Arduino mega 2560 causes my laptop to shutdown

I'm doing a project using mega 2560 and it takes vin from external 11.1v battery connected to a switch,usually i connect my arduino to my laptop while power is on and no problems happen, then i shorted 5v and gnd by accident, i tested the arduino by uploading blink and other sketches, testing differnet pins and trying to connect sensors to the arduino's 5v, it worked fine. i was trying sth while connected to my laptop and i wanted to reset the arduino " im using a shield so cant use reset button, i turned the on/off switch bec i forgot it was connected my laptop force shut down in less than a second, basically when i connect usb to laptop and open external power laptop force shut down and bios settings like date and time are reset, is ther a problem with the arduino or my laptop??

That sounds like the laptop is seeing something on the USB port that causes it to panic and shut down, presumably either that 5v is shorted and the laptop's motherboard is of shoddy design and powers down entirely instead of just shutting off the port, or that the voltage on the pin is significantly higher than 5v, polarity is reversed, or something else really bad like that.

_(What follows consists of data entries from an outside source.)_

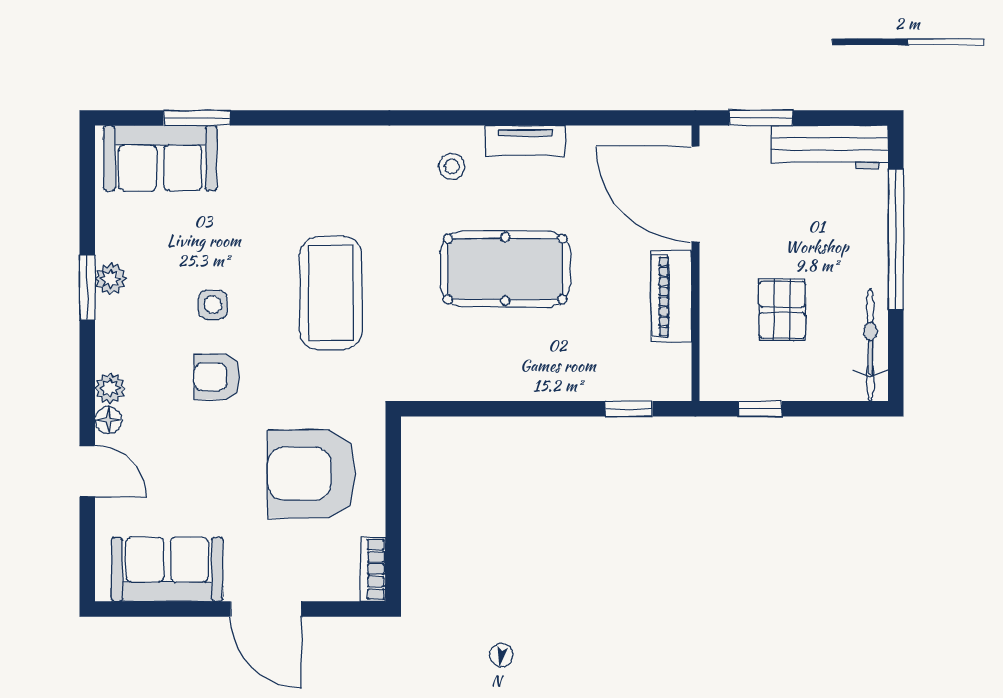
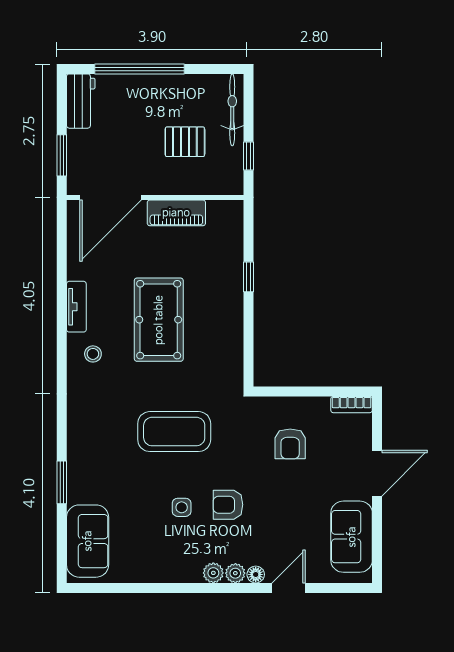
window: (197, 118) -> (62, 482), moved
workbench: (830, 147) -> (81, 101), width x0.73
plant: (111, 279) -> (213, 573), moved
window: (87, 288) -> (171, 588), removed
bicycle: (870, 345) -> (232, 110), moved, turned 90
armchair: (217, 377) -> (228, 505), turned 90
window: (629, 409) -> (249, 277), moved
armchair: (312, 474) -> (290, 444), width x0.53, depth x0.53

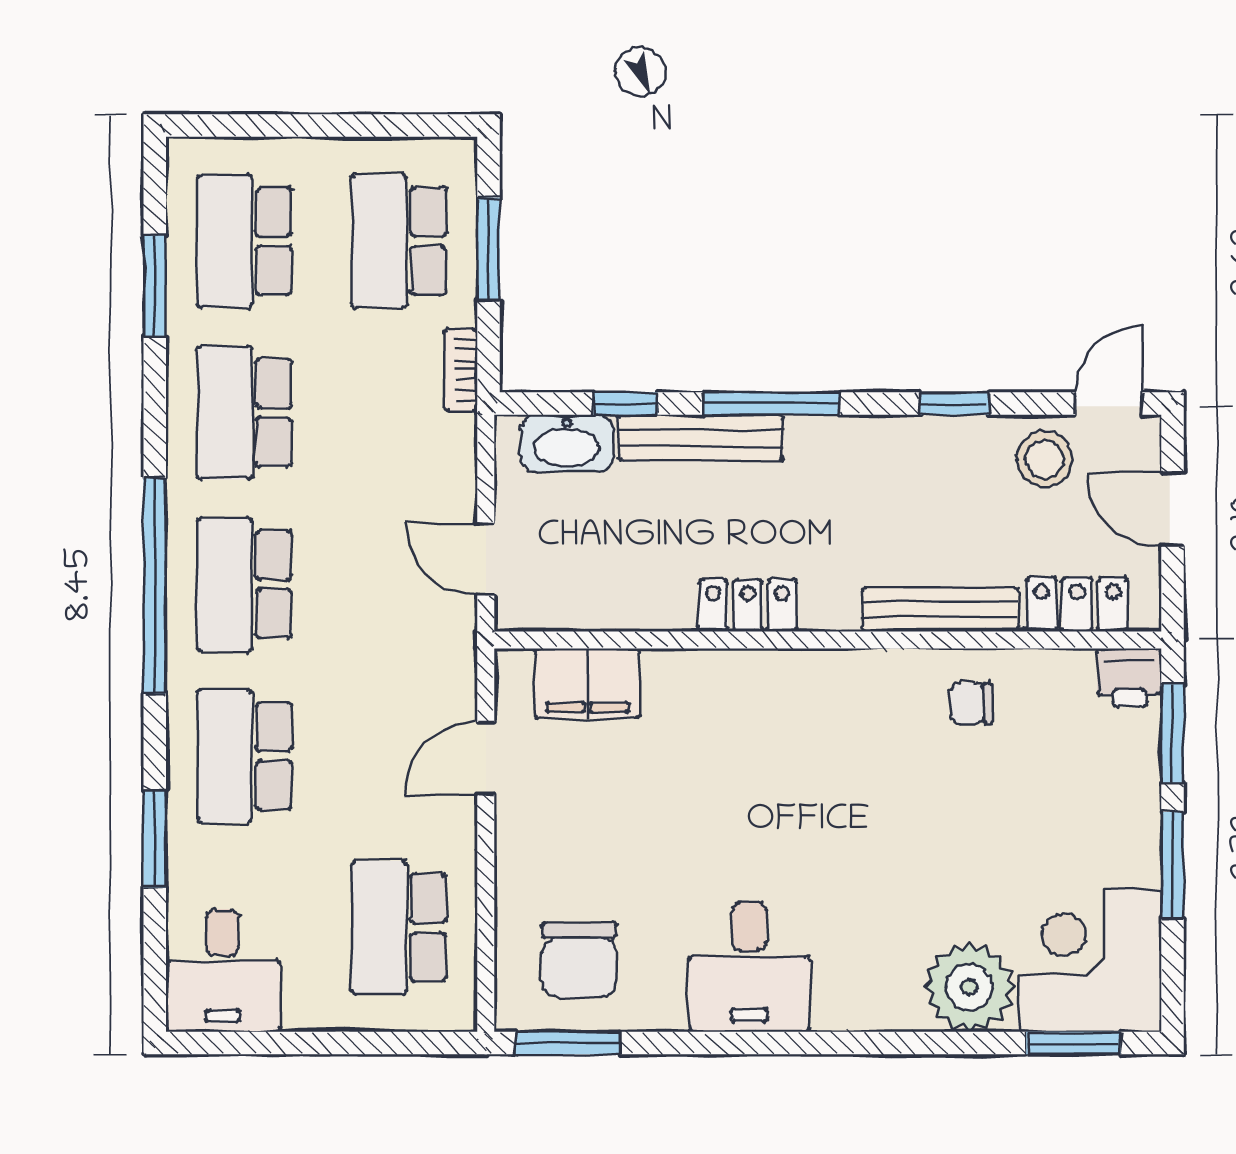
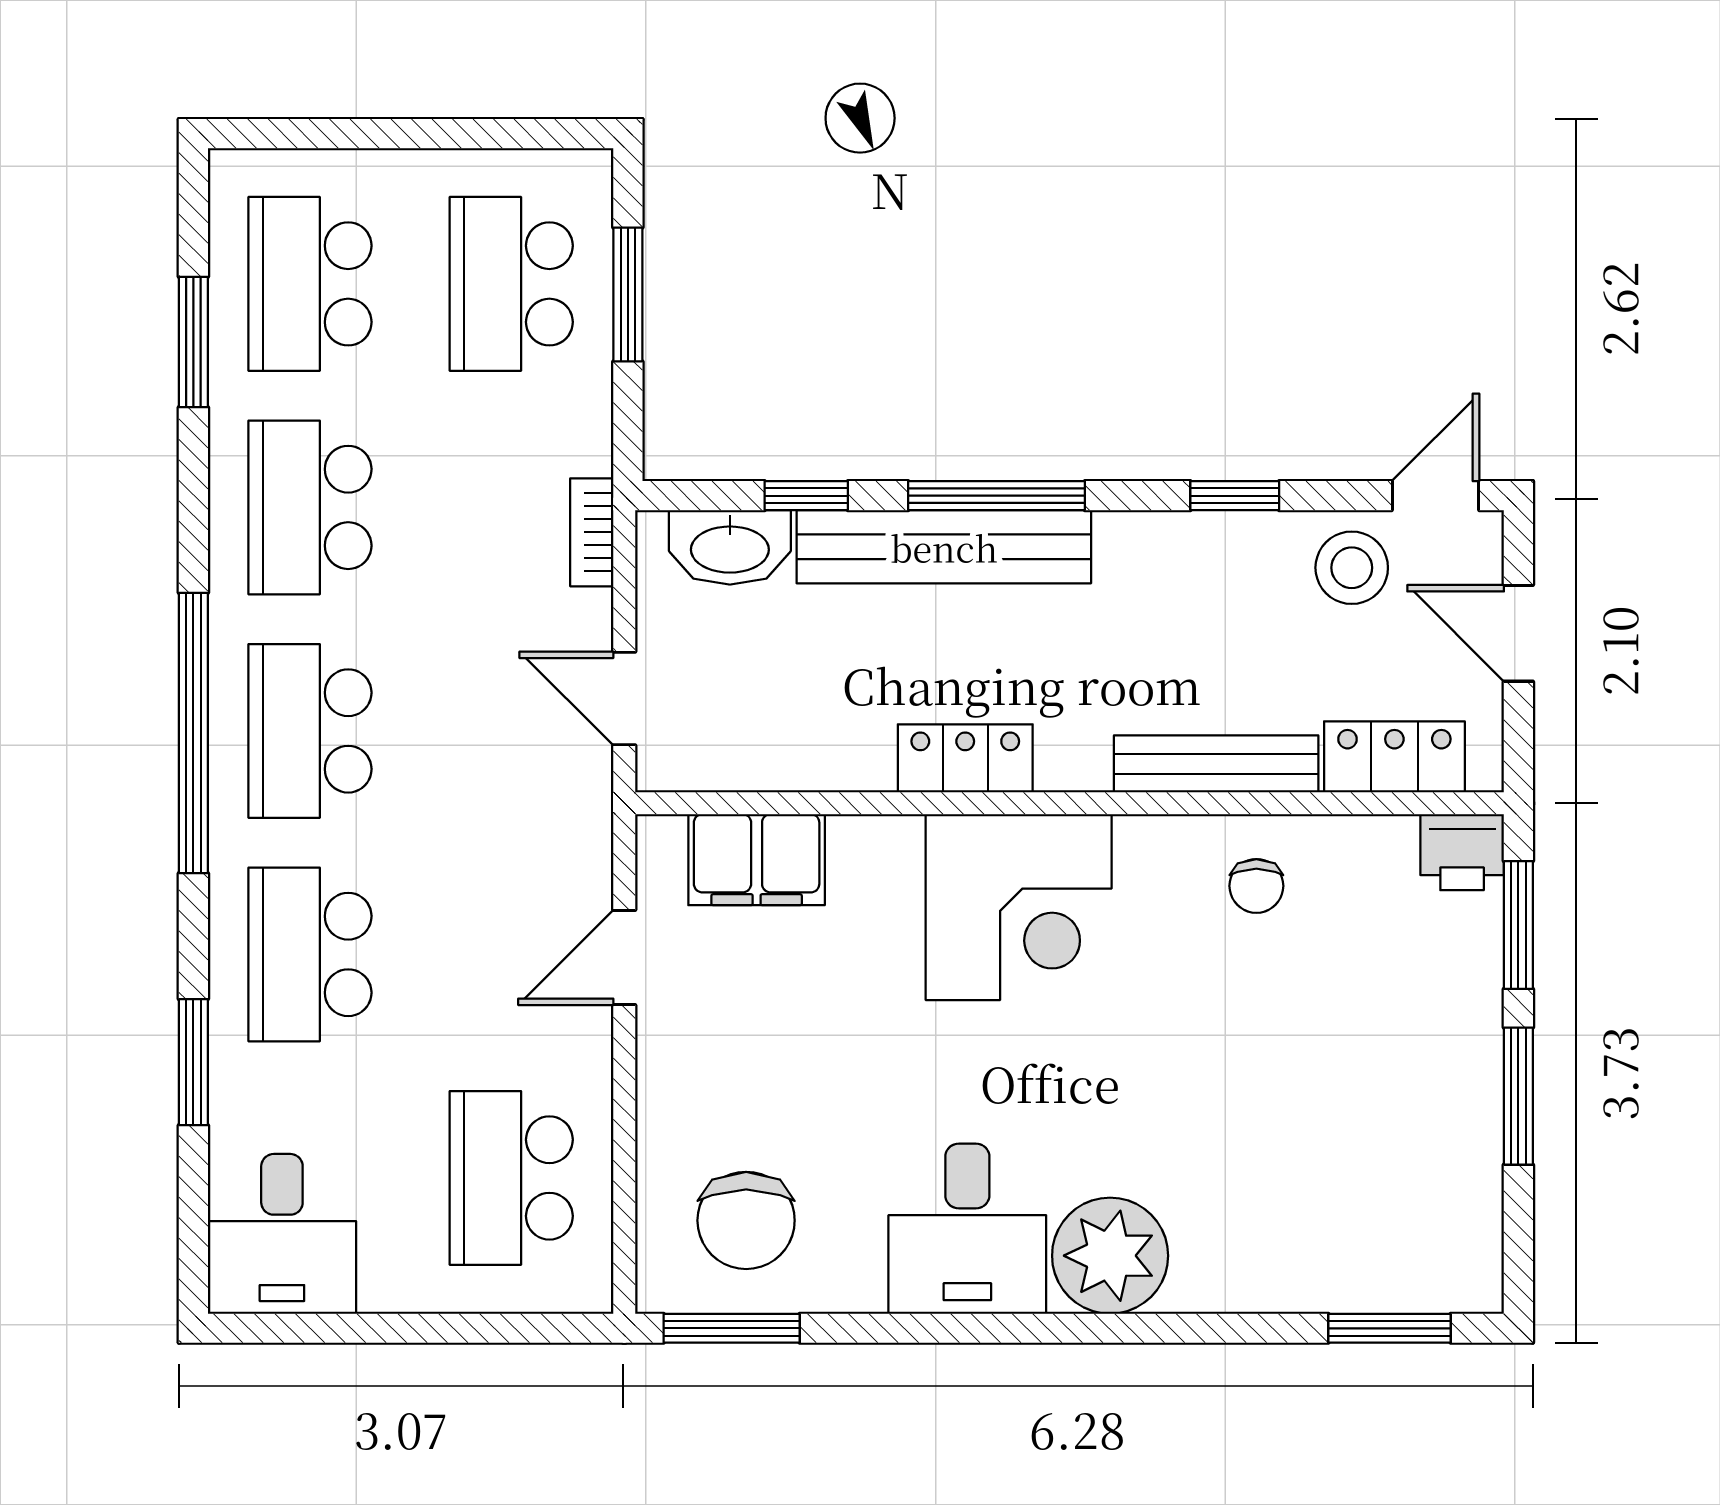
bookcase: (461, 370) -> (592, 532), moved
bench: (701, 438) -> (944, 547), width x1.37, depth x1.21
chair: (971, 703) -> (1256, 886), turned -90
corner desk: (1090, 961) -> (1019, 907), moved, turned 180
plant: (969, 987) -> (1110, 1256), moved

Sounds like the arduino's power supply circuitry was damaged, and the 5v from arduino's regulator is feeding back to the USB 5v. This shouldn't happen, of course - that said, I have a very low opinion of the power switching circuit on the full-sized boards, and it seems prone to bad behavior. On the third hand, I am also suspicious of your project wiring as well as the laptop itself.

Does the board otherwise still work? I can definitely think of ways that one could miswire things so that you trashed the board and it would cause the laptop to panic when plugged in leading to a shutdown as you described, but I am having a hard time thinking of cases where it would do that without also destroying the arduino. Assuming it does, what about

Definitely avoid doing what you did to cause this failure initially as it is clear that the laptop is detecting conditions that could be damaging to the laptop - until you understand the problem and have corrected whatever led to it.

If it still works, what voltage do you measure with your DMM between Gnd and 5v pins running off external power?

You didn't by any chance have the power supply connected to external devices, but the connection to the arduino only turned off... if the stuff you have connected was powered, and might have been supplying a voltage on other pins to the arduino, that could cause problems. Disconnecting power from the ardino (even if it is connected to USB; This is supposed to be okay, but it is the sort of thing I would not ever want to do to my hardware, especially when it's connected to the USB port of my computer) while any of it's pins are connected to something with an external voltage on it, that is bad.